Kinky Partners
Here he comes again pushing the idea of getting frisky on the balcony. Or there she goes again trying to blindfold and cuff you to the bed post. These ideas might sound exciting to many, but to you, it’s just too much. What do you do when you have a partner that is a little too kinky for your taste???
This is a tricky topic because people’s idea of what is kinky can vary greatly from person to person. In any event, when a couple seems to be on opposite ends of the spectrum, it can create a problem. Option 1 might be for the less kinky partner to suck it up and meet the demands of the “freaky” partner. Option 2 might be for the “freaky” partner to give up their fantasies and accept what we call “vanilla” sex. The problem with these options is that they both yield an unsatisfied spouse. With Option 1, you might also have a very frustrated spouse who will probably begin to see sex as a chore, and might eventually shut down completely. Both options also leave the door wide open for an illicit affair. THEN you’ll have a cheating partner on your hands.
How about Option 3, which is the GOLDEN key when it comes to marriage: Compromise. Try to meet somewhere in the middle. It starts with communicating and being sensitive and open to the needs of each other.
Here’s my suggestion: THE FANTASY BOX
Both of you write down your fantasies on little squares of paper. Fold them and put them in a cute little box that only you two have access to. When you’re ready to get it on, pick something out of the box and that would be the fantasy you work on that night. As different fantasies come to you, just add them to the box and shuffle before you choose.
For the “kinky” partner: The true essence of lovemaking cannot be achieved when one partner is uncomfortable and not enjoying the experience. You should know the signs of when he/she is uncomfortable. If not, LEARN THEM. When you notice them, ease up or stop what you’re doing. Sometimes the answer is simply NO. You have to be prepared to accept that from time to time. If you want them to meet your needs you have to be respectful of their boundaries. Show them that you are just as concerned about their pleasure as you are about yours. If done correctly with both partners in mind, romantic “vanilla” sex can be just as satisfying. Think candles, rose petals, soft music, massage oils, hotel suites, etc. Focus on sexually satisfying techniques and tricks that drive his/her body wild without the use of props. Your goal is to make sure that when it’s all over, your partner is sleepily smiling from ear to ear, exhausted from pleasure overload.

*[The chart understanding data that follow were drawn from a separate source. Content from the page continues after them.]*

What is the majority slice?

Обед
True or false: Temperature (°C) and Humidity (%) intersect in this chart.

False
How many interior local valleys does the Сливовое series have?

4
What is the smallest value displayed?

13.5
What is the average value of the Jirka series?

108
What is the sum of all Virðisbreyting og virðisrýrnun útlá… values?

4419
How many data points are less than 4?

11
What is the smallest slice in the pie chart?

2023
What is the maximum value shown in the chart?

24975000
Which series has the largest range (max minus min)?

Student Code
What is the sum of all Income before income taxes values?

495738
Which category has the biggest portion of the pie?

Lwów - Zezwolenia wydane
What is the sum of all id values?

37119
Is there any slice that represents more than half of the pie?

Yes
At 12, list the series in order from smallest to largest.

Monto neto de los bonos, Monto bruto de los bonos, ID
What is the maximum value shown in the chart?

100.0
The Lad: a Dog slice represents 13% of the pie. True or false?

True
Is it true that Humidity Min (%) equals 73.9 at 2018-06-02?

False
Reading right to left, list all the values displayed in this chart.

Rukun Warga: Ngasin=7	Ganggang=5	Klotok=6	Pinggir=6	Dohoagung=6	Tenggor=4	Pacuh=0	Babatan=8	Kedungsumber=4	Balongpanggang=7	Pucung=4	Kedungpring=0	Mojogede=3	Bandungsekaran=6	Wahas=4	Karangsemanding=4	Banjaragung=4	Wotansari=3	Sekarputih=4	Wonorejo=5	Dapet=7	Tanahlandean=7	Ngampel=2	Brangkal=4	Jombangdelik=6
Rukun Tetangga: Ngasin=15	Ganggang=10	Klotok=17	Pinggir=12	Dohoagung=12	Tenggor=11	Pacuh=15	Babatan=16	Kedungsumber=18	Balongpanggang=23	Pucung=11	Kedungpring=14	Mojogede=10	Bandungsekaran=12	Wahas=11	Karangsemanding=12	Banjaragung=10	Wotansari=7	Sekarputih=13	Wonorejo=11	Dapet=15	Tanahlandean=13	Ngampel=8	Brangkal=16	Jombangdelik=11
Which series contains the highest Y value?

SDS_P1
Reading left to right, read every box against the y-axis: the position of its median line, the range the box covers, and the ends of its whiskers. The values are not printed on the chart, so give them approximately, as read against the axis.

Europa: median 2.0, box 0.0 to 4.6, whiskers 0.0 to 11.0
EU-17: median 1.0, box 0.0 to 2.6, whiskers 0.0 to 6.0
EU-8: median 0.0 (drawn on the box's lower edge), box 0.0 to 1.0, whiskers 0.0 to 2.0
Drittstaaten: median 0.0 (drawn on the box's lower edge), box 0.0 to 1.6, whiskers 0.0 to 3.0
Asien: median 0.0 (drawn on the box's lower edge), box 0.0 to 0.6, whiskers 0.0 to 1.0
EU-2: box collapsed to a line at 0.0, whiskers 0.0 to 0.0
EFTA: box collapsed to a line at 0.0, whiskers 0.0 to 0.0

For the “vanilla” partner: it’s time to take it up a notch and step out of your comfort zone every so often for your man/woman. Delve into their world of fantasy, and don’t be too afraid to try new things. You might actually enjoy it. Consider sex in other places besides the bedroom. Use kinky props and toys or try a costume or two. Take full control of the evening. Your goal is to show him/her that YOU want to be the one fulfilling their fantasies and that you are willing to do what it takes to the best of your ability. You must also be honest when something is too much of a stretch for you. Talk about it and be open to negotiating instead of shutting your partner out completely, and whatever you do, try your best to NOT turn up your nose or express that something is stupid or disgusting. This might make him/her feel ashamed and not open up to you in the future.
All in all, there must be a balance so that both spouses have a chance to feel satisfied and fulfilled. GIVE IT A SHOT!